Para a crítica da economia política, 1859
É … uma abstracção falaciosa considerar uma nação, cujo modo de produção assenta no valor e, além disso, está organizada à maneira capitalista, como sendo um corpo colectivo que trabalha apenas para as necessidades nacionais.
O Capital. Crítica da economia política, Livro terceiro, Primeira edição, editada por Friedrich Engels, 1894
Se pensarmos a sociedade como não sendo capitalista, mas comunista, então desde logo o capital monetário desaparece completamente, e por conseguinte também os disfarces das transações que através dele ocorrem.
O Capital. Crítica da economia política, Livro segundo, Segunda edição, editada por Friedrich Engels, 1893
No interior da sociedade cooperativa, fundada no património comum dos bens de produção, os produtores não trocam os seus produtos; tão-pouco aparece aqui o trabalho empregue nos produtos como valor desses produtos, como uma qualidade material possuída por eles
Crítica do Programa de Gotha, escrito em 1875
A emancipação só se realizará quando o ser humano real retomar em si o cidadão abstracto
Toda a emancipação é redução do mundo humano e das suas relações ao próprio ser humano.
A emancipação política é a redução do ser humano, por um lado, a membro da sociedade burguesa, a indivíduo egoísta independente, e, por outro, a cidadão, a pessoa moral.
Mas a emancipação humana só estará plenamente realizada quando o ser humano individual real tiver recuperado para si o cidadão abstracto, e se tiver tornado ser-género na qualidade de ser humano individual na sua vida empírica, no seu trabalho individual, nas suas relações individuais, quando o ser humano tiver reconhecido e organizado as suas “forces propres” como forças sociais e, em consequência, não mais separar de si mesmo a força social na forma de força política.
A questão judaica, 1844
O número, aqui, não é sem importância … A formação do poder legislativo exige que todos os membros da sociedade civil se considerem como singulares, e estes defrontam-se realmente como singulares. A determinação de “serem membros do Estado” é a sua “determinação abstracta”, uma determinação que não se realiza na sua realidade viva.
Ou tem-se a separação entre Estado político e sociedade civil, e nesse caso todos singularmente não podem participar do poder legislativo. O Estado político é uma existência separada da sociedade civil. Por um lado, a sociedade civil renunciaria a si mesma se todos fossem legisladores e, por outro lado, o Estado político, que com ela se defronta, pode suportá-la apenas de um modo que seja adequado ao seu formato, ou seja, a participação da sociedade civil no Estado político mediante deputados é precisamente a expressão da sua separação e da sua unidade somente dualística.

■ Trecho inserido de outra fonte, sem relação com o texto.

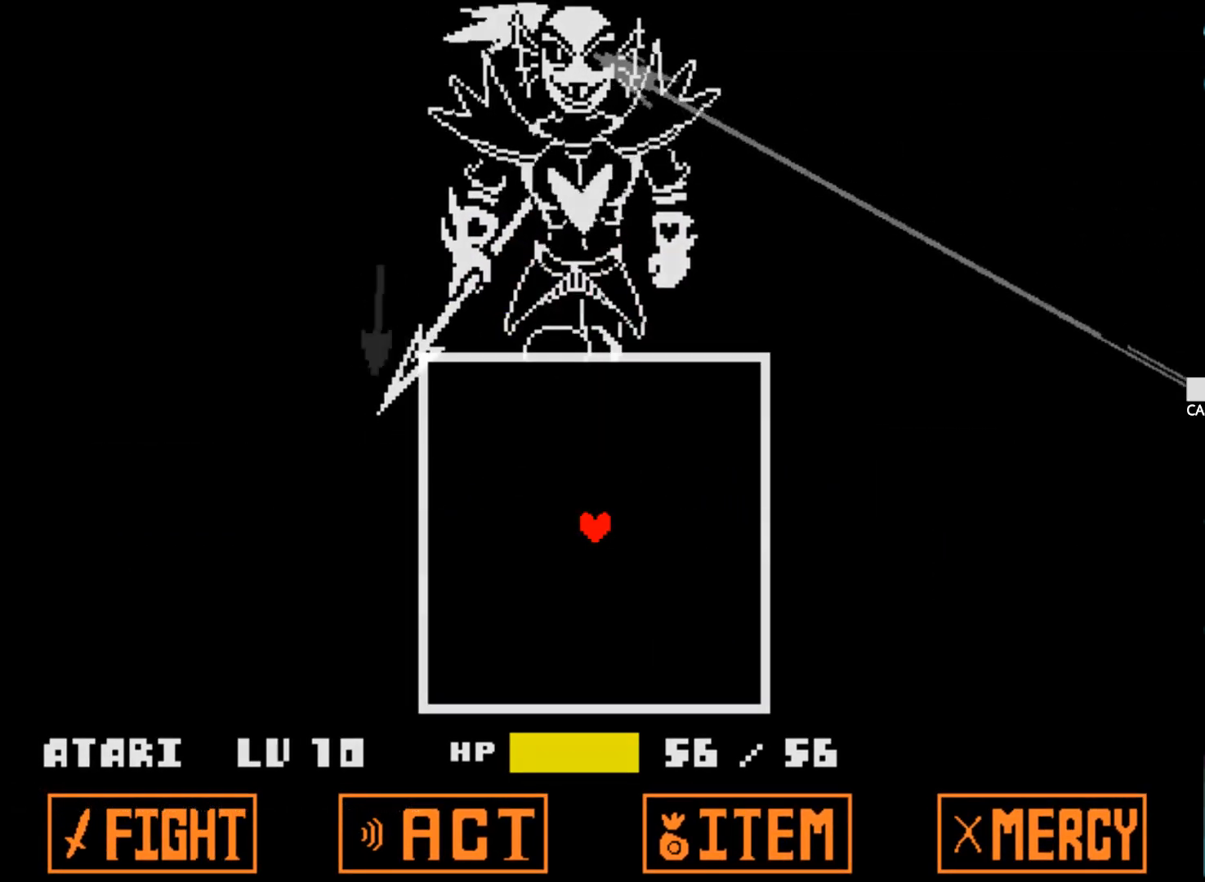
{"keys": [], "events": []}
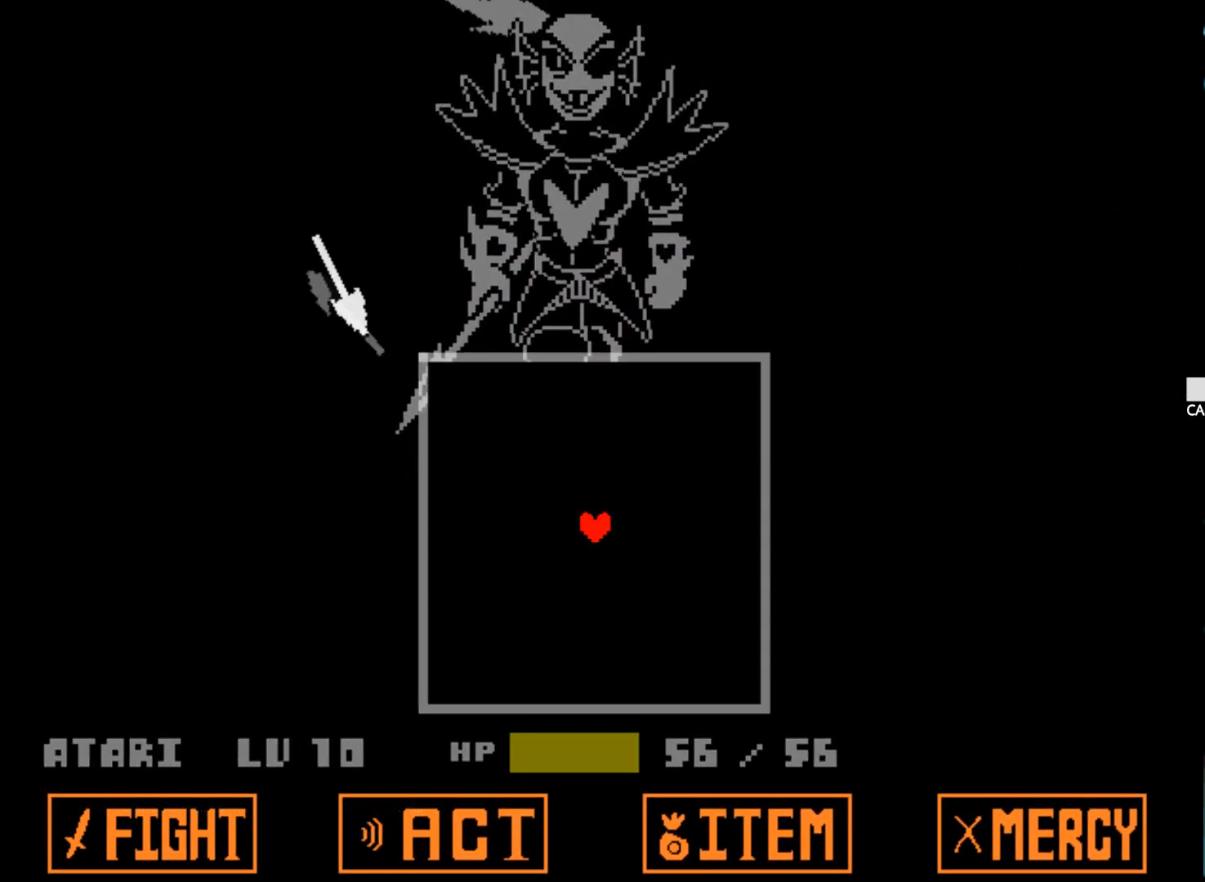
{"keys": [], "events": []}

Ou inversamente. A sociedade civil é sociedade política real. E então é um absurdo colocar uma exigência que deriva apenas da concepção do Estado político enquanto existência separada da sociedade civil, uma exigência que deriva apenas da ideia teológica do Estado político. Nessa situação, desaparece totalmente o significado do poder legislativo como poder representativo. O poder legislativo é, aqui, representativo no sentido em que toda a função é representativa: o sapateiro, por exemplo, é meu representante na medida em que satisfaz uma necessidade social, assim como toda a actividade social determinada, enquanto actividade do género, representa simplesmente o género, isto é, representa uma determinação de minha própria essência, assim como todo o ser humano é representante de outro ser humano. Ele é aqui representante não através de outra coisa que ele represente, mas por aquilo que ele é e faz.
Crítica do direito do Estado de Hegel, escrito em 1843
Tornar a ignomínia ainda mais ignominiosa, tornando-a pública; obrigar as relações a dançar, entoando-lhes a sua própria melodia: a radicalidade da crítica
Tem de se tornar a pressão efectiva ainda maior, acrescentando-lhe a consciência da pressão, e tornar a ignomínia ainda mais ignominiosa, tornando-a pública. Tem de se retratar cada esfera da sociedade alemã como a partie honteuse da sociedade alemã, tem de se forçar essas relações petrificadas a dançar, entoando-lhes a sua própria melodia! Tem de se ensinar o povo a aterrorizar-se consigo mesmo para lhe incutir courage …
A crítica da religião termina com a doutrina de que o ser humano é o ser supremo para o ser humano, portanto, com o imperativo categórico de mandar abaixo todas as relações em que o ser humano é um ser humilhado, escravizado, abandonado, desprezível ...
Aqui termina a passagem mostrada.